3. It is further claimed by the defendant that the court erred in instructing the jury that the defendant's liability would be established if they found that the copy of the letter which plaintiff had introduced in evidence was substantially a copy of the original. In his charge, as given, the court instructed the jury that there was no liability on the part of the defendant unless they found that the copy was an exact and accurate copy of the original letter. After considering the case for some time the jury returned for further instructions. They wanted to know if they must find that the copy was an exact copy. The court then informed them that it would be sufficient if they found it to be substantially a copy. This instruction was wrong. The plaintiff's action was based on a letter of guaranty of which the copy in evidence was claimed to be an exact copy. If it were not an exact copy it had no value as evidence and was erroneously in the case. In fact, there was no evidence that it was an exact copy, and the jury might have so found if the court had not instructed them that it was sufficient if it was shown to be substantially a copy. The party who made it was not sworn as a witness. The only witness on the subject was Mr. Moore, the cashier, who testified:
"I didn't make that copy. I don't know who made it. I didn't testify this morning that it was a copy that I had made. I don't know when it was made. I don't know what kind of a typewriter it was made on. I am sure it is an exact copy. There is no doubt about it."
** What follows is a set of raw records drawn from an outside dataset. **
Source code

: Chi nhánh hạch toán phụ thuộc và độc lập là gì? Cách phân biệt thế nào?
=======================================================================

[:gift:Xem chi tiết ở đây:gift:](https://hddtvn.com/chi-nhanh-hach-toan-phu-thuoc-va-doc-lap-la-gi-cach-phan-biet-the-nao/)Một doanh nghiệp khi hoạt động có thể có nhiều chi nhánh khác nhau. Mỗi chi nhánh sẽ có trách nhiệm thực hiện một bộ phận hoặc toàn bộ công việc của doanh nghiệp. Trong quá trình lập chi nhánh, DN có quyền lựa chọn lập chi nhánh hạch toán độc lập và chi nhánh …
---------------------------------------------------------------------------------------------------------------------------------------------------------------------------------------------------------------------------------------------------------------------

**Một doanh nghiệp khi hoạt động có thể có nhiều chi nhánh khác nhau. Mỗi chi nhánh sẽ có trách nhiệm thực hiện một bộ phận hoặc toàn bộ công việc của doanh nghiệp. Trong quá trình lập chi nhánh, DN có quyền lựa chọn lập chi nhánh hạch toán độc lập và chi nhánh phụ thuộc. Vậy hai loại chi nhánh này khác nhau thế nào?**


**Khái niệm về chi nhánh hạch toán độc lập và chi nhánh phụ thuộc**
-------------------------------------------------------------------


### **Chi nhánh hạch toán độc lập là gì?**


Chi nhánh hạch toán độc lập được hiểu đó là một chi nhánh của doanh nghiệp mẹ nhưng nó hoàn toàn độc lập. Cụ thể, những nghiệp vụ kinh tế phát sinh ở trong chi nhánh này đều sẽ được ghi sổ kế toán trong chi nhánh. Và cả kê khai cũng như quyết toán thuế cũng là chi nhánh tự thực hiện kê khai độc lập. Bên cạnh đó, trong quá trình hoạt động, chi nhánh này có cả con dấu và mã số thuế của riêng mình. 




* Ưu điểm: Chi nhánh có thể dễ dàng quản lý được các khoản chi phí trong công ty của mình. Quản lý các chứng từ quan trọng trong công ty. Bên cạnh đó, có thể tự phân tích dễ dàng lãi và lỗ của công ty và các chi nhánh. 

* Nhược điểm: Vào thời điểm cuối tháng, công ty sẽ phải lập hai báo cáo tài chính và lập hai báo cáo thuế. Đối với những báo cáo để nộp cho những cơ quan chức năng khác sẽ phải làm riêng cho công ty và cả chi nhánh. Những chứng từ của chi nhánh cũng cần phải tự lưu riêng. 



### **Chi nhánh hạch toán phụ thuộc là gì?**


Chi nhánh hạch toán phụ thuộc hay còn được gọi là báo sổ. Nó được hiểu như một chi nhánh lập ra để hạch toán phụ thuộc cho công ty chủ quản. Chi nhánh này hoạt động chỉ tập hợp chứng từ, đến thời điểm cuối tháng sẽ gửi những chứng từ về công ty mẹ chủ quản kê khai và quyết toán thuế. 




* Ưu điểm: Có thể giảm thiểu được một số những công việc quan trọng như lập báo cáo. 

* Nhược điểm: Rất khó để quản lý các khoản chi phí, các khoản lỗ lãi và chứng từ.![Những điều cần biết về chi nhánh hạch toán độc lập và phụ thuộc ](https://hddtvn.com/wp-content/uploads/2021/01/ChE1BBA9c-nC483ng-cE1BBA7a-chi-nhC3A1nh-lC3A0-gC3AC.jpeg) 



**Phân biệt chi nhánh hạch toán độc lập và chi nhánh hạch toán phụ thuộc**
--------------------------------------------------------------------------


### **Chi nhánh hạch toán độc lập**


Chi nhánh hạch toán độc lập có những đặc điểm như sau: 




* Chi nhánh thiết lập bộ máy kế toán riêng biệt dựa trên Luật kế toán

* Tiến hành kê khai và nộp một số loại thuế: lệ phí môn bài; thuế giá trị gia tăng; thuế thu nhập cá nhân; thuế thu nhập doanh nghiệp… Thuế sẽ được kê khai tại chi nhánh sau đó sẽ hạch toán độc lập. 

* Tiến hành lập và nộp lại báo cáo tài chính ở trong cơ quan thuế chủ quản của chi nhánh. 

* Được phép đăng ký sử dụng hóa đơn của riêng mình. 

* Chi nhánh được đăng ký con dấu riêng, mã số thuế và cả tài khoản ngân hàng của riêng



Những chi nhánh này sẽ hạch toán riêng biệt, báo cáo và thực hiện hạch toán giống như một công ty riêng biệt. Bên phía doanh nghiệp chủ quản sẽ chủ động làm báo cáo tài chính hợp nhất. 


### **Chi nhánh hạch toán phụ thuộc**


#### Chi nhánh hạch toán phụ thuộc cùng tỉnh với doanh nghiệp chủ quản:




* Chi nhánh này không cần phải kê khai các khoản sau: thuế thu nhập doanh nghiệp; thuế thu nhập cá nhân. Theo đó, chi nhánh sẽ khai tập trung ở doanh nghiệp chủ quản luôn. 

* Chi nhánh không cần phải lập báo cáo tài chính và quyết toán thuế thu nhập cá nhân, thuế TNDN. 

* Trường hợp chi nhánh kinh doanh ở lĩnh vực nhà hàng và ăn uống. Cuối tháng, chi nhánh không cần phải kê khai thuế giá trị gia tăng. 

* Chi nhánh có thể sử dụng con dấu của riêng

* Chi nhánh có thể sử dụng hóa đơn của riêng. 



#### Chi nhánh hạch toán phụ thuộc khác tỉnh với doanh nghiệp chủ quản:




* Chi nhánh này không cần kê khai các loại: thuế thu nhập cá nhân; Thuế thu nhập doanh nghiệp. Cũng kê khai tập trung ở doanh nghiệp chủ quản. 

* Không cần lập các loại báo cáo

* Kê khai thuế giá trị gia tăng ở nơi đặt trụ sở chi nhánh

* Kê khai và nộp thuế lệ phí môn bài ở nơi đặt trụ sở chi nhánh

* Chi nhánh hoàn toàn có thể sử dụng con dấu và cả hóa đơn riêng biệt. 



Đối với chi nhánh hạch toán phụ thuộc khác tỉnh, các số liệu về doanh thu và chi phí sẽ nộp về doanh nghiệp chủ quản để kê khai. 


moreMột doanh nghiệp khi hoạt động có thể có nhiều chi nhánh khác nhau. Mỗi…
There is no evidence that he compared the alleged copy with the original, or that he had any reason for believing it to be a copy, except his recollection as to what the original contained. The identity of the paper as an exact copy was not sufficiently shown to permit of its use as evidence. While no objection was made to it on this ground, yet the nature of the testimony together with the instruction of the court, and the fact that the defendant was not permitted to testify that it was not an exact copy, created a situation most prejudicial to his rights.
4. The court refused to submit to the jury defendant's claim that the guaranty was canceled by telegram to the bank July 18, 1922. In view of the undisputed evidence that no such telegram was received by the bank, the court properly refused to submit the question.
No other assignments merit discussion.
The judgment should be reversed and a new trial granted. Defendant should have costs.
SNOW, FELLOWS, and WIEST, JJ., concurred with McDONALD, J.
On the second point discussed by Mr. Justice McDONALD the trial judge was right. The original of an important letter was lost. Plaintiff had testimony of recollection of its contents. Defendant having a copy of the letter, neither producing it, nor excusing his failure to do so, sought to contradict testimony of plaintiff in this regard. This the trial judge did not permit, holding that in the circumstances it was upon defendant to preduce the copy. If the business man of today were asked, What is the best evidence of a lost original letter? his ready response would be: The copy. And it is. The conflict in our own and in other cases is due to a refinement of reasoning which refuses to recognize degrees of secondary evidence. The common-sense rule of the business world should be followed. If right in this, the third point discussed by Mr. Justice McDONALD does not amount to reversible error.
The judgment is affirmed.
BIRD, C.J., and SHARPE and STEERE, JJ., concurred with CLARK, J.